Q: What are the implications of Primary Ovarian Insufficiency (POI) in teenagers regarding fertility? What are the potential options for preserving fertility in teenagers with POI, and what should be taken into consideration when discussing these options with adolescents with POI and their families?

A: Most patients have a low number of ovarian follicles remaining in the ovaries at the time of their diagnosis. Many POI experts are on a mission to raise awareness about how this relatively rare diagnosis can present so that more options are available with respect to family at the time of diagnosis. Fertility can vary, especially initially in the course of POI, reflecting waxing and waning ovarian function. Contraception is almost always recommended for adolescents as pregnancy is typically unwanted in this age group. Additionally, while most adolescents are not contemplating immediately starting a family, fertility ranks high among the worries of adolescents with this diagnosis. It is important to individualize care around fertility concerns for adolescents and their families. Identifying an expanded number of family planning options is the subject of fervent and exciting research. Options currently include: awaiting spontaneous pregnancy, child-free living, adoption, foster children, oocyte donation, embryo donation, and both cryopreservation and ovarian activation, the latter which are still under investigation. Lastly, evaluation of the emotional health of a young woman and her family is important, and connecting them with a psychotherapist (i.e.., social worker, psychologist or psychiatrist) is important if significant anxiety or depression is identified. 

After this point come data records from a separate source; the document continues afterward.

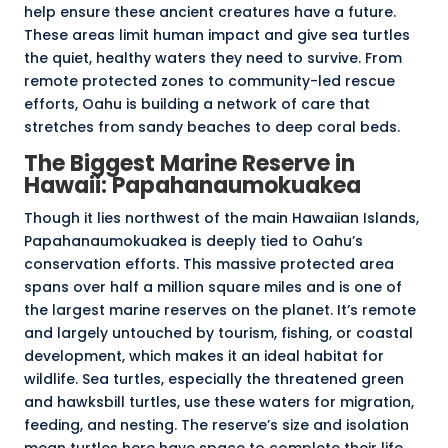
help ensure these ancient creatures have a future.
These areas limit human impact and give sea turtles
the quiet, healthy waters they need to survive. From
remote protected zones to community-led rescue
efforts, Oahu is building a network of care that
stretches from sandy beaches to deep coral beds.
The Biggest Marine Reserve in
Hawaii:
Papahanaumokuakea
Though it lies northwest of the main Hawaiian Islands,
Papahanaumokuakea is deeply tied to Oahu’s
conservation efforts. This massive protected area
spans over half a million square miles and is one of
the largest marine reserves on the planet. It’s remote
and largely untouched by tourism, fishing, or coastal
development, which makes it an ideal habitat for
wildlife. Sea turtles, especially the threatened green
and hawksbill turtles, use these waters for migration,
feeding, and nesting. The reserve’s size and isolation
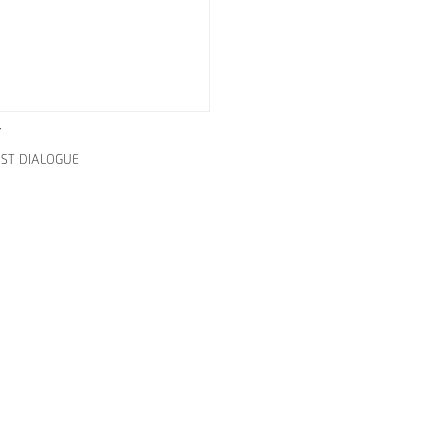
Y
IST DIALOGUE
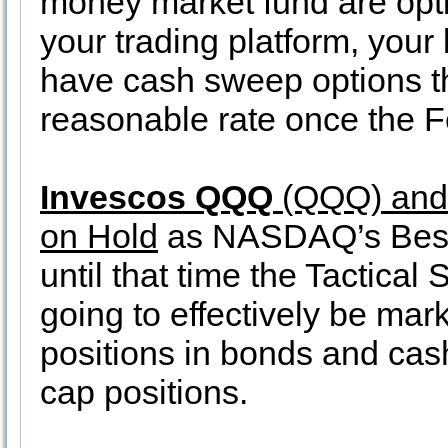
money market fund are opt
your trading platform, you
have cash sweep options t
reasonable rate once the Fe
Invescos QQQ
(QQQ) an
on Hold
as NASDAQ’s Best 
until that time the Tactical
going to effectively be mark
positions in bonds and cas
cap positions.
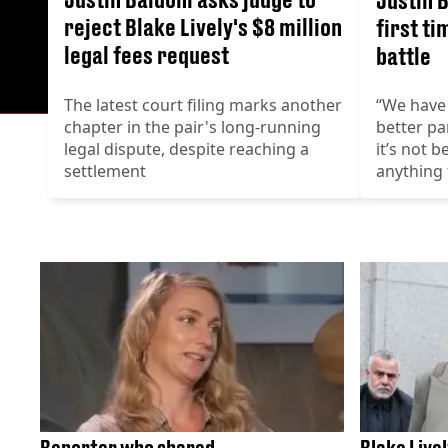
reject Blake Lively's $8 million
first ti
legal fees request
battle
The latest court filing marks another
“We have 
chapter in the pair's long-running
better pa
legal dispute, despite reaching a
it’s not 
settlement
anything 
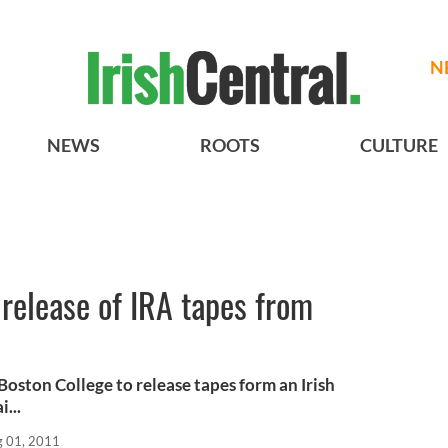
N
NEWS
ROOTS
CULTURE
release of IRA tapes from
Boston College to release tapes form an Irish
i...
 01, 2011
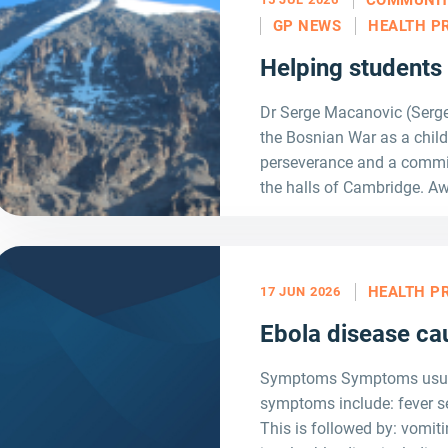
GP NEWS
HEALTH P
Helping students
Dr Serge Macanovic (Serge)
the Bosnian War as a child
perseverance and a commi
the halls of Cambridge. Aw
HEALTH P
17 JUN 2026
Ebola disease ca
Symptoms Symptoms usually
symptoms include: fever s
This is followed by: vomit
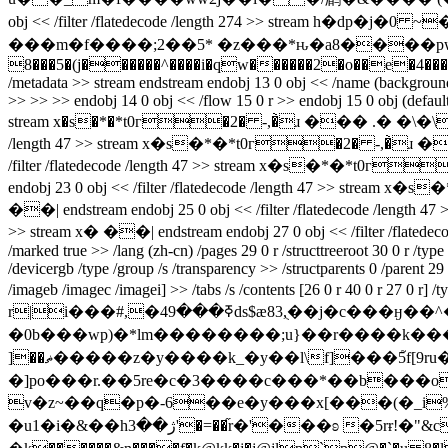
obj << /filter /flatedecode /length 274 >> stream h�dp�j�0 ~�{�d����bap�h7v�53kl�(�ݫ�
���m�f����;2��5* �z���*ԋ�a8����pwb,�e
8���5�(j������^����i�qw������2�o��e�4�����`8�7 end
/metadata >> stream
endstream endobj 13 0 obj << /name (background) 
>> >> >> endobj 14 0 obj << /flow 15 0 r >> endobj 15 0 obj (defaultf
stream x�s�*�*t0г�2� -,�̀ɹ ��� .� �\�\� � endstrea
/length 47 >> stream x�s�*�*t0г�2� -,�̀ɹ ��& .� �
/filter /flatedecode /length 47 >> stream x�s�*�*t0г
endobj 23 0 obj << /filter /flatedecode /length 47 >> stream
��| endstream endobj 25 0 obj << /filter /flatedecode /len
>> stream x� ��| endstream endobj 27 0 obj << /filter /fl
/marked true >> /lang (zh-cn) /pages 29 0 r /structtreeroot 30 0 r /typ
/devicergb /type /group /s /transparency >> /structparents 0 /parent 29 
/imageb /imagec /imagei] >> /tabs /s /contents [26 0 r 40 0 r 27 0 r] 
r|i���#,�ߧ���49ds$æ83,ֻ��j�c���ӈ��^��ǉ��������z��~yy�����������o?~����ӗ�oou�wu�|
�0b���wp)�*lm��������;u}��r����k�
]��ޡ�����z�y����k_�y��l\f]���5֮f[9ru�l���j�a�_�bo�^�#u�媨
�]po���r.��5re�c�3����c���*��b���
v�z~��q�p�-6��e�y���x[���(�_i%sh��q�.�
�u1�i�&��hژ��3'�=��֞r�'���ʚ �5rɍ!�"&cdc� ��r� ��u����7i���w�`pr�j[�km5��䚞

Dr. Gordon is a pediatrician with dual training in adolescent medicine and pediatric endocrinology. She has a longtime interest in bone health and reproductive endocrinology. She is on the senior faculty at the USDA/ARS Children’s Nutrition Research Center and Professor of Pediatrics at the Baylor College of Medicine (BCM). For the past two decades, she has led an independently funded adolescent health research group with support from the NIH, the Department of Defense, and private foundations. She is interested in modifiable factors during adolescence that influence bone density and other aspects of health during the adult years, and ways to optimize the transition of healthcare from pediatric to adult medical care. Diseases her group has studied include POI, anorexia nervosa, endometriosis, and inflammatory bowel disease. Importantly, she has a special interest clinically in young women’s health, including care for adolescents and young women with POI.